Exercise goal: Your response should be an exact transcription of the data, images excluded.

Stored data
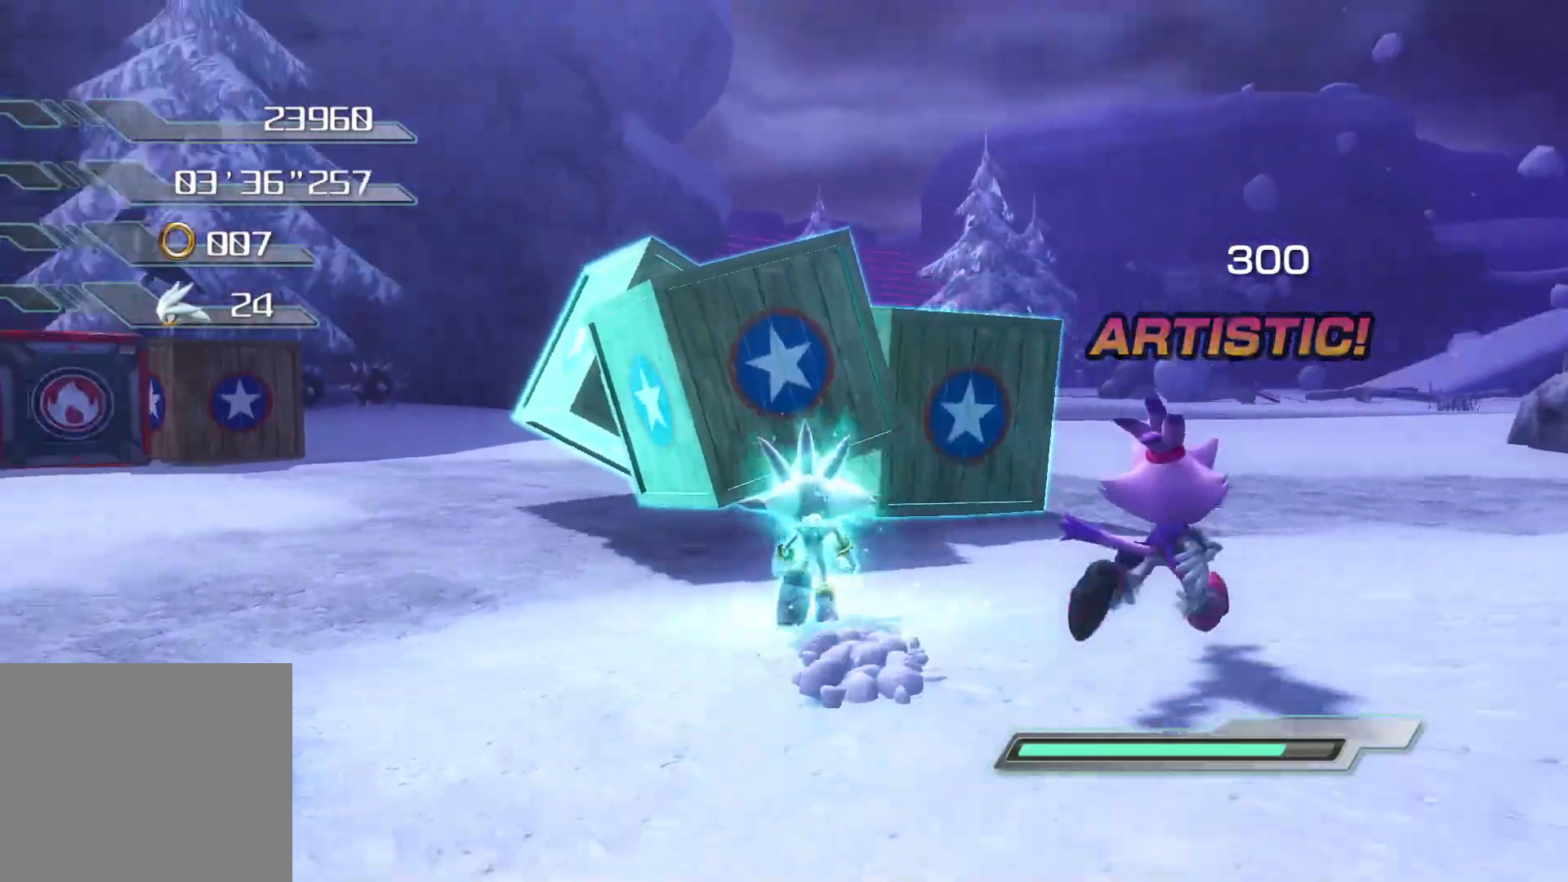
{"buttons": ["R2"], "left_stick": "up", "right_stick": "center", "events": [[151, "left_stick", "up"], [151, "right_stick", "center"]]}
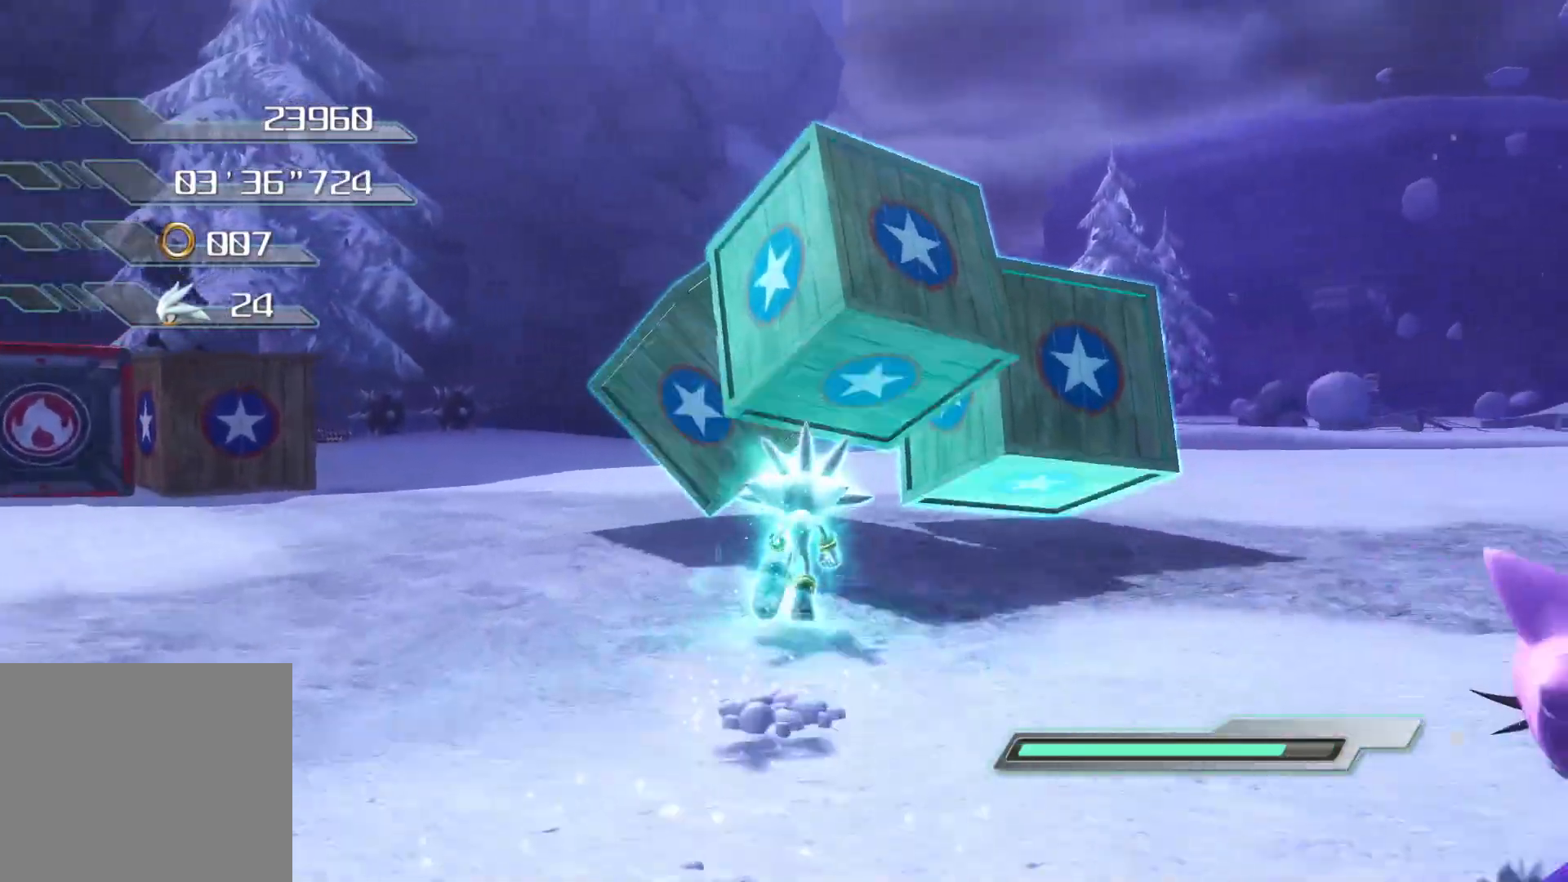
{"buttons": ["R2"], "left_stick": "up", "right_stick": "center", "events": []}
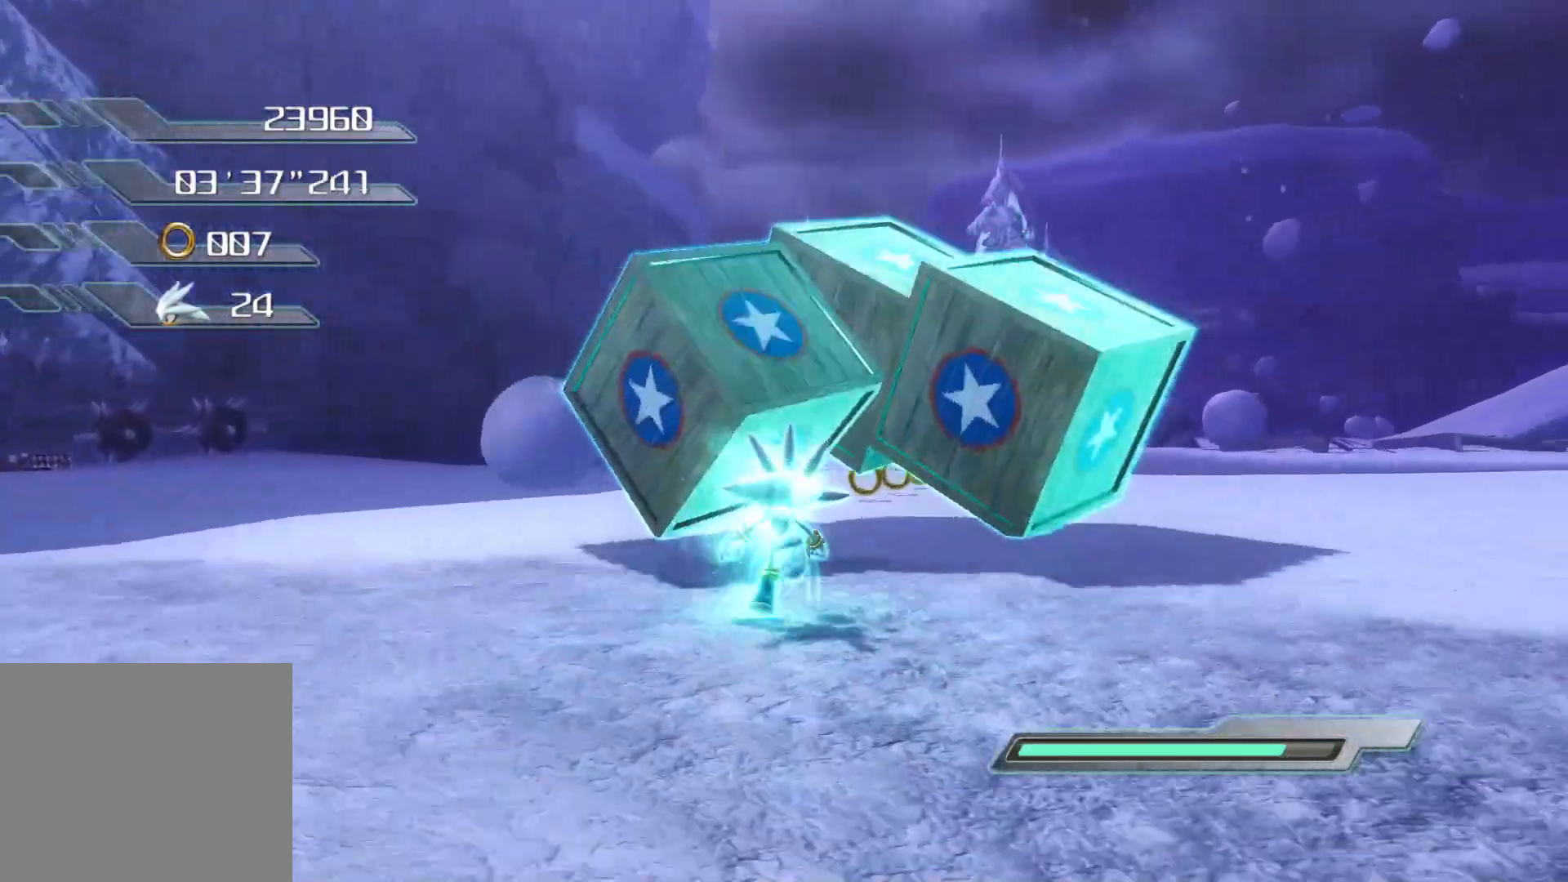
{"buttons": ["R2"], "left_stick": "up", "right_stick": "center", "events": [[302, "left_stick", "center"], [453, "left_stick", "up"]]}
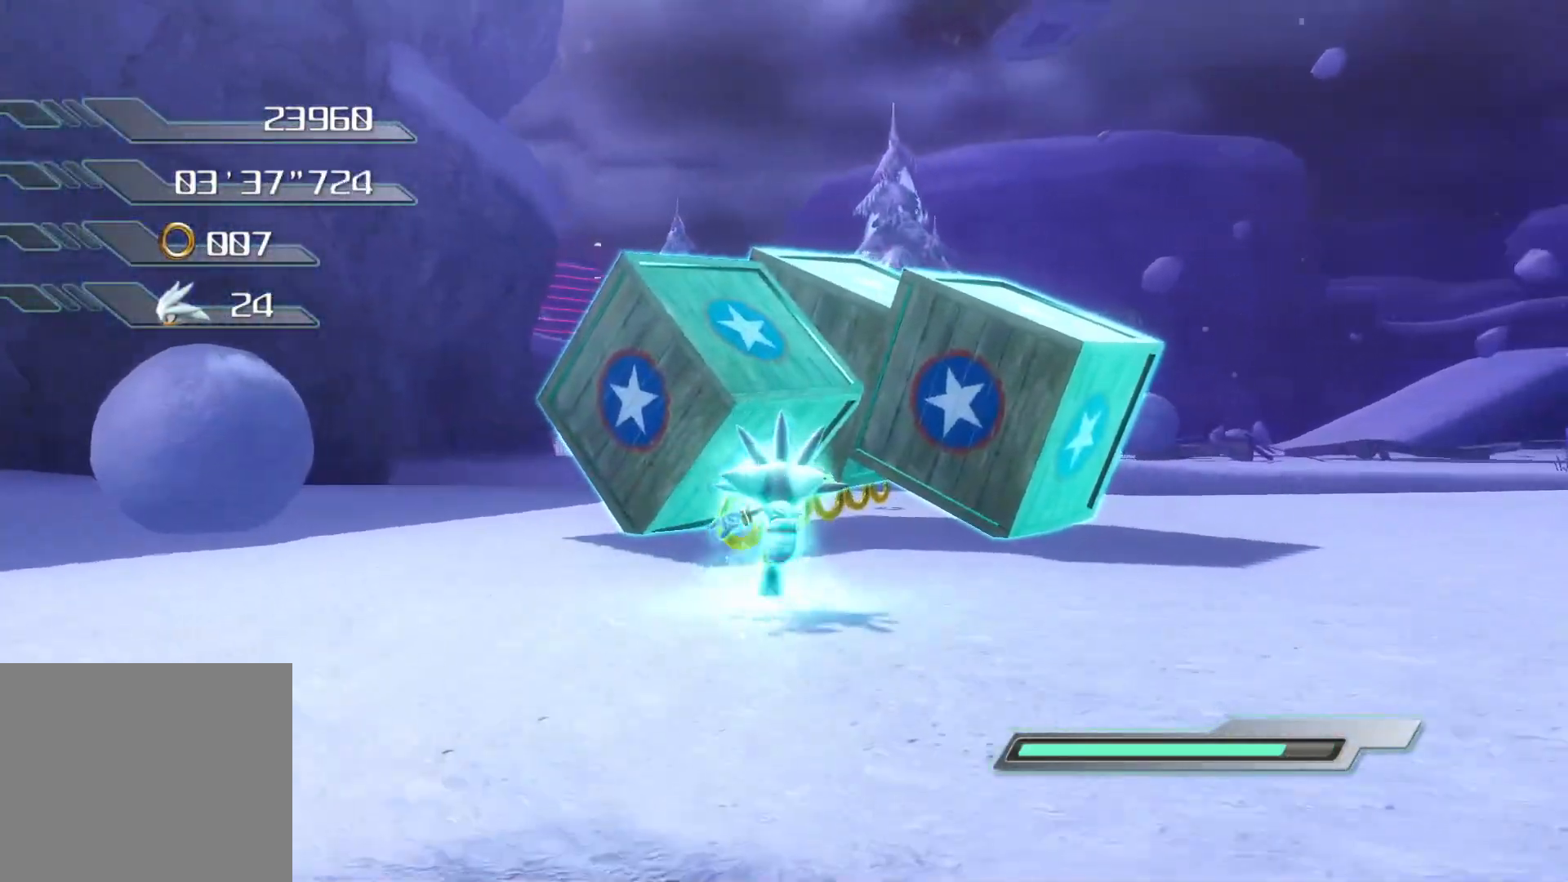
{"buttons": ["R2"], "left_stick": "up", "right_stick": "center", "events": []}
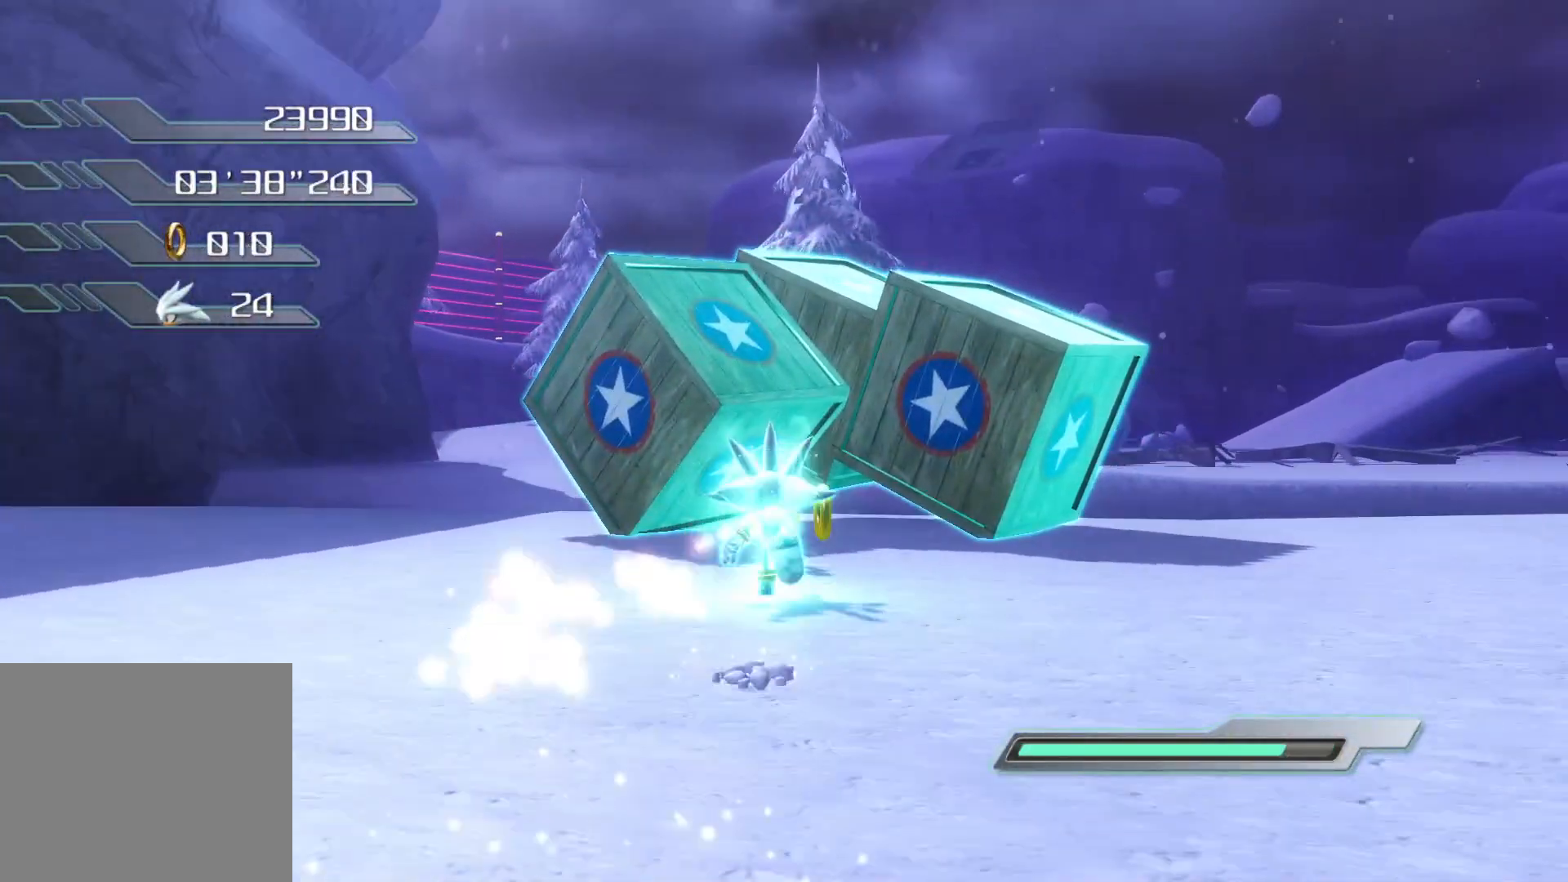
{"buttons": ["R2"], "left_stick": "left", "right_stick": "left", "events": [[268, "right_stick", "left"], [302, "left_stick", "left"]]}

Output below:
{"buttons": ["R2"], "left_stick": "up", "right_stick": "center", "events": [[151, "left_stick", "up"], [151, "right_stick", "center"]]}
{"buttons": ["R2"], "left_stick": "up", "right_stick": "center", "events": []}
{"buttons": ["R2"], "left_stick": "up", "right_stick": "center", "events": [[302, "left_stick", "center"], [453, "left_stick", "up"]]}
{"buttons": ["R2"], "left_stick": "up", "right_stick": "center", "events": []}
{"buttons": ["R2"], "left_stick": "left", "right_stick": "left", "events": [[268, "right_stick", "left"], [302, "left_stick", "left"]]}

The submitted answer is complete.